You have to feel a certain sympathy for George Bernard Shaw’s flawed anti-hero John Tanner in Man & Superman.
He goes through life doing his utmost not to ensnared by a woman. Love, marriage and involvement is Tanner’s idea of hell, or purgatory at least.
Ralph Fiennes goes to hell and back as the vain, immoral, shameless misogynist, in Simon Godwin’s stupendous production which opened at the National Theatre this week.
Shaw’s bloated comedy wouldn’t be everyone’s idea of a fun night out. In its original form it runs to more than five hours but, thankfully, Godwin has cut it down to a more manageable three-and-half without sacrificing key scenes.
Fiennes gives the performance of his career though, it seems, that every role the 52-year-old actor takes endorses his versatility, range, and talent.
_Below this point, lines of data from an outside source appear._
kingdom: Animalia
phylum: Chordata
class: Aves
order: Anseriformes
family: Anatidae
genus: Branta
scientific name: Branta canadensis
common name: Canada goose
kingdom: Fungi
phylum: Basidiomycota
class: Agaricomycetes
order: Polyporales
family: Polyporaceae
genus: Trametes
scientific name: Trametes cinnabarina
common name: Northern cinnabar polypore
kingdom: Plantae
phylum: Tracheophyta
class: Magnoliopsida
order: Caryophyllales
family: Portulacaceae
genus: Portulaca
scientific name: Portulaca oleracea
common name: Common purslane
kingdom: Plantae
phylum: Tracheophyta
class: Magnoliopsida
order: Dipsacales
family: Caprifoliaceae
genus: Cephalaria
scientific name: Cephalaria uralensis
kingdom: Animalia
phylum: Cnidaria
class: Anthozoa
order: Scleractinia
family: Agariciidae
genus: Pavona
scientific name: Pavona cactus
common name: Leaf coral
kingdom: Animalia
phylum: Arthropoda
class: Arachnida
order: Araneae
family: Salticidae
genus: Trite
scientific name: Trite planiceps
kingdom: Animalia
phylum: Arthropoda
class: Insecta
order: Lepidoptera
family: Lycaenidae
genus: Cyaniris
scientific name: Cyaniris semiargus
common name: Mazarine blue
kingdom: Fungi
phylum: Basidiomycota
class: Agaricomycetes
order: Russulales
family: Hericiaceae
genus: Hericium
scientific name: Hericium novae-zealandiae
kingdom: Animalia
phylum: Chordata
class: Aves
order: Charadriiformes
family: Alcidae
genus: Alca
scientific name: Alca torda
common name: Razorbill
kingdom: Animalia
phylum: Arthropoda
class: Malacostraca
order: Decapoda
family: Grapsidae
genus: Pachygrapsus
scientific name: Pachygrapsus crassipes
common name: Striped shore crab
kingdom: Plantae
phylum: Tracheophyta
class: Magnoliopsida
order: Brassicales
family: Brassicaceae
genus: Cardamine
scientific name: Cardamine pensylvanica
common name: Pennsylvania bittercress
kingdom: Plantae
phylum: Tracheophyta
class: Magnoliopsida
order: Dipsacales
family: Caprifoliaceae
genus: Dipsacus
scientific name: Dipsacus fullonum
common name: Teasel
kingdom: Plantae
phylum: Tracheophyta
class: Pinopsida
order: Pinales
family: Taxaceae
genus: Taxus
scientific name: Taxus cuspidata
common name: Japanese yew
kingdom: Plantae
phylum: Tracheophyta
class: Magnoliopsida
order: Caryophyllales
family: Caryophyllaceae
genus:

From the outset he’s a man doomed and it’s portrayed in every hunch of his back and hangdog expression. John Tanner is a man without hope.
It is easy to find yourself sitting drop-jawed as Tanner expostulates and philosophises on life and, more importantly, the dangers of allowing oneself to fall in love.
The sheer volume of words Fiennes has had to learn is staggering. Each sentence is an entire book, flawlessly rattled out at speed. I found myself wondering if he’d make it to the end of a speech without passing out through lack of breath.
And, if you can keep up, there are so many quotable lines. Shaw almost outdoes Oscar Wilde.
But there’s the rub. While I found myself hanging on every word there were some in the audience who found it too much to bear. A number of stalls’ seats fell empty after the interval following the desertion of less hardy patrons.
It’s very much a Marmite play. Some will be entranced by the verbal assault while others will find it full of wind, overlong, and tedious.
Halfway through his friend, Roebuck Ramsden (the splendid and ever reliable Nicholas Le Prevost who has cornered the market in spluttering old buffer types) declares: “Your flow of words is simply amazing. You are extremely fond of hearing yourself talk”. It brings the house down.
Tanner, the inveterate bachelor, and Ramsden, have been appointed joint guardians of the scheming, though seemingly innocent, Ann Whitefield in this modern interpretation of the story.
Neither man are excited by the idea, least of all Tanner who wants out of the arrangement.
He frequently describes men being ensnared by women, caught in their spiders’ webs, wrapping tentacles around a man and squeezing out their lifeblood. He has serious issues with the female sex.
And, in this, he’s right. Through devious means, he is hooked. Fiennes’ crushed expression, when he admits defeat, is a treat. The audience (well, more accurately, the women in the audience) were noisily sympathetic to his plight while the menfolk nodded with empathy (they’ve been there and got their own crosses to bear).
The action moves from an English opener to Europe where Tanner and his driver Henry (Elliot Barnes-Worrell) are captured by brigands led by a former Savoy Hotel waiter called Mendoza.
Mr Fiennes almost takes a back seat when Tim McMullan grandstands as the unlucky-in-love Mendoza and, later, as the greasy, medallion wearing Devil.
It turns out he had fled London and fell on hard times after a failed relationship with Henry’s sister (a dramatic coincidence of the colossal kind!).
Night-time brings another change of pace with an infamous dream sequence, frequently omitted from some productions, but imaginatively restored by Goodwin.
Luke Halls’ video projections bring atmosphere to the stark backcloth of the vast Lyttelton stage as Tanner, now playing his own nemesis and descendant, the great lover Don Juan, is stuck and bored out of his mind in Hell.
McMullan’s return as the louche, cocktail-drinking, Devil, his oiled hair slicked back and designer beard complementing a peacock’s wardrobe, is memorable.
And he leaves us in no doubt that it would be heaven to stay in Hell while Heaven is nothing short of purgatory – dull as dishwater and interminably tedious.
Back in reality the net closes on Tanner while Ann’s erstwhile young lover Octavius (Ferdinand Kingsley) is given short shrift.
Indira Varma gives a beautifully judged performance as Ann. You’d think butter wouldn’t melt in her mouth when she appears deferent to her elders, but she’s more than a simpering Edwardian-style filly. This is a single-minded and driven tarantula with her web cast from the outset for just one man.
Brilliantly engaging turns from the entire cast but, ultimately, the stage belongs to Superman Fiennes with McMullan giving a devil of a performance.
Man & Superman plays until May 17 but the entire run is sold out. It will be screened, as part of NT Live, into theatres and cinemas, on May 14.